◆ **Material provided**
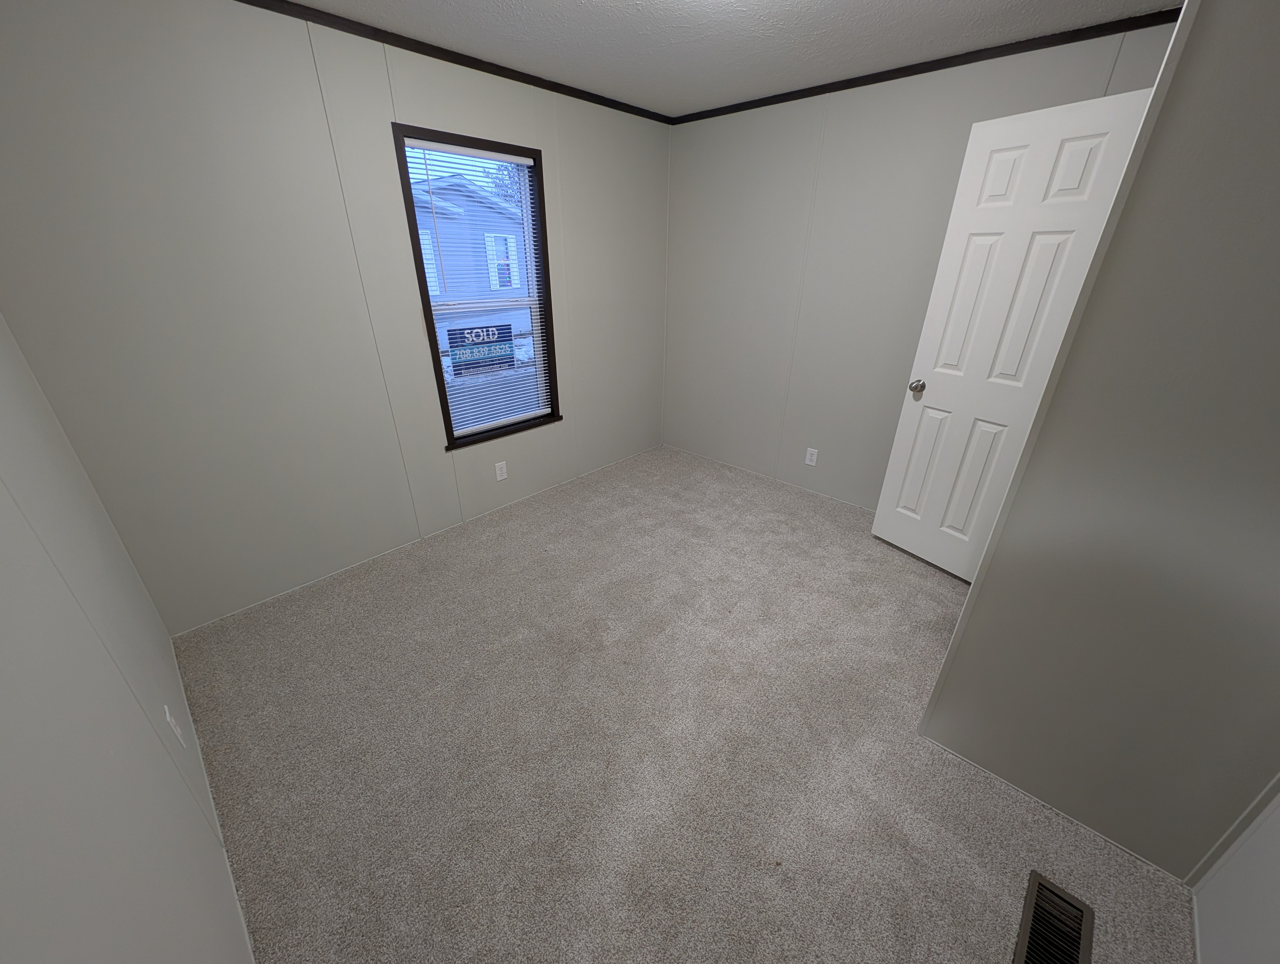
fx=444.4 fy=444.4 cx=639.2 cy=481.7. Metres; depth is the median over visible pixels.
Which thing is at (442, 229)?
house
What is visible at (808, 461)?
wall outlet
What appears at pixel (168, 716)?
wall outlet
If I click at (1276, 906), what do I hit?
near right wall
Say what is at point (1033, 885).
floor vent
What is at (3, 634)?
left wall
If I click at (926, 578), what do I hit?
carpet floor
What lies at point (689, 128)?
back wall
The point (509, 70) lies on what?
crown molding
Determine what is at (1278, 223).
right wall
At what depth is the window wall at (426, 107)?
1.89 m
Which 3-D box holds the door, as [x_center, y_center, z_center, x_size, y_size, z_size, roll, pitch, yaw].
[1.607,-0.505,2.123,0.167,2.049,0.685,-13,28,-27]
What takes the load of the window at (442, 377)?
in the window wall at (426, 107)
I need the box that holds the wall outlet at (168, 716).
[162,702,186,747]
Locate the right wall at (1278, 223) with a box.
[923,0,1279,883]
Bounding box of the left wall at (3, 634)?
[0,315,256,963]
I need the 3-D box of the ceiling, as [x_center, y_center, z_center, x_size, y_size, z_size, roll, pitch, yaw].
[0.347,-1.570,1.035,3.529,0.099,3.531,22,32,38]
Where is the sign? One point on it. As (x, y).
(461, 337)
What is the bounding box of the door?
[872,83,1160,576]
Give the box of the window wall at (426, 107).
[0,0,671,635]
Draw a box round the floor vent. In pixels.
[1012,870,1095,963]
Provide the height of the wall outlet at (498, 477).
0.118 m
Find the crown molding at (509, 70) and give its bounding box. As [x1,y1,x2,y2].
[234,0,674,124]
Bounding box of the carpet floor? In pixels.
[171,442,1194,963]
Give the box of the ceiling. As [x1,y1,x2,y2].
[282,0,1182,116]
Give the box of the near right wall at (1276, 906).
[1187,776,1279,963]
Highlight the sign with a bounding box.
[445,323,513,374]
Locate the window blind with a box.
[402,138,550,441]
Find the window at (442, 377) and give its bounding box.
[391,123,561,451]
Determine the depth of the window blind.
2.56 m
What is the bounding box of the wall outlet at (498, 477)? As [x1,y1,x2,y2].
[494,459,507,480]
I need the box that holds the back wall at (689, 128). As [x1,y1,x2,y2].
[662,12,1183,513]
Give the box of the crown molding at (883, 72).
[671,7,1180,123]
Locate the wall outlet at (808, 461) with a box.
[804,447,818,465]
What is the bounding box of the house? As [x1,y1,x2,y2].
[409,172,531,342]
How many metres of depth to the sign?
4.96 m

◆ **Directions for this task**
Repeat each entry precisely as it appears. Leave the pictures out.

◆ **Finished task**
fx=444.4 fy=444.4 cx=639.2 cy=481.7. Metres; depth is the median over visible pixels.
Which thing is at (442, 229)?
house
What is visible at (808, 461)?
wall outlet
What appears at pixel (168, 716)?
wall outlet
If I click at (1276, 906), what do I hit?
near right wall
Say what is at point (1033, 885).
floor vent
What is at (3, 634)?
left wall
If I click at (926, 578), what do I hit?
carpet floor
What lies at point (689, 128)?
back wall
The point (509, 70) lies on what?
crown molding
Determine what is at (1278, 223).
right wall
At what depth is the window wall at (426, 107)?
1.89 m
Which 3-D box holds the door, as [x_center, y_center, z_center, x_size, y_size, z_size, roll, pitch, yaw].
[1.607,-0.505,2.123,0.167,2.049,0.685,-13,28,-27]
What takes the load of the window at (442, 377)?
in the window wall at (426, 107)
I need the box that holds the wall outlet at (168, 716).
[162,702,186,747]
Locate the right wall at (1278, 223) with a box.
[923,0,1279,883]
Bounding box of the left wall at (3, 634)?
[0,315,256,963]
I need the 3-D box of the ceiling, as [x_center, y_center, z_center, x_size, y_size, z_size, roll, pitch, yaw].
[0.347,-1.570,1.035,3.529,0.099,3.531,22,32,38]
Where is the sign? One point on it. As (x, y).
(461, 337)
What is the bounding box of the door?
[872,83,1160,576]
Give the box of the window wall at (426, 107).
[0,0,671,635]
Draw a box round the floor vent. In pixels.
[1012,870,1095,963]
Provide the height of the wall outlet at (498, 477).
0.118 m
Find the crown molding at (509, 70) and give its bounding box. As [x1,y1,x2,y2].
[234,0,674,124]
Bounding box of the carpet floor? In pixels.
[171,442,1194,963]
Give the box of the ceiling. As [x1,y1,x2,y2].
[282,0,1182,116]
Give the box of the near right wall at (1276, 906).
[1187,776,1279,963]
Highlight the sign with a bounding box.
[445,323,513,374]
Locate the window blind with a box.
[402,138,550,441]
Find the window at (442, 377) and give its bounding box.
[391,123,561,451]
Determine the depth of the window blind.
2.56 m
What is the bounding box of the wall outlet at (498, 477)? As [x1,y1,x2,y2].
[494,459,507,480]
I need the box that holds the back wall at (689, 128). As [x1,y1,x2,y2].
[662,12,1183,513]
Give the box of the crown molding at (883, 72).
[671,7,1180,123]
Locate the wall outlet at (808, 461) with a box.
[804,447,818,465]
What is the bounding box of the house? As [x1,y1,x2,y2].
[409,172,531,342]
How many metres of depth to the sign?
4.96 m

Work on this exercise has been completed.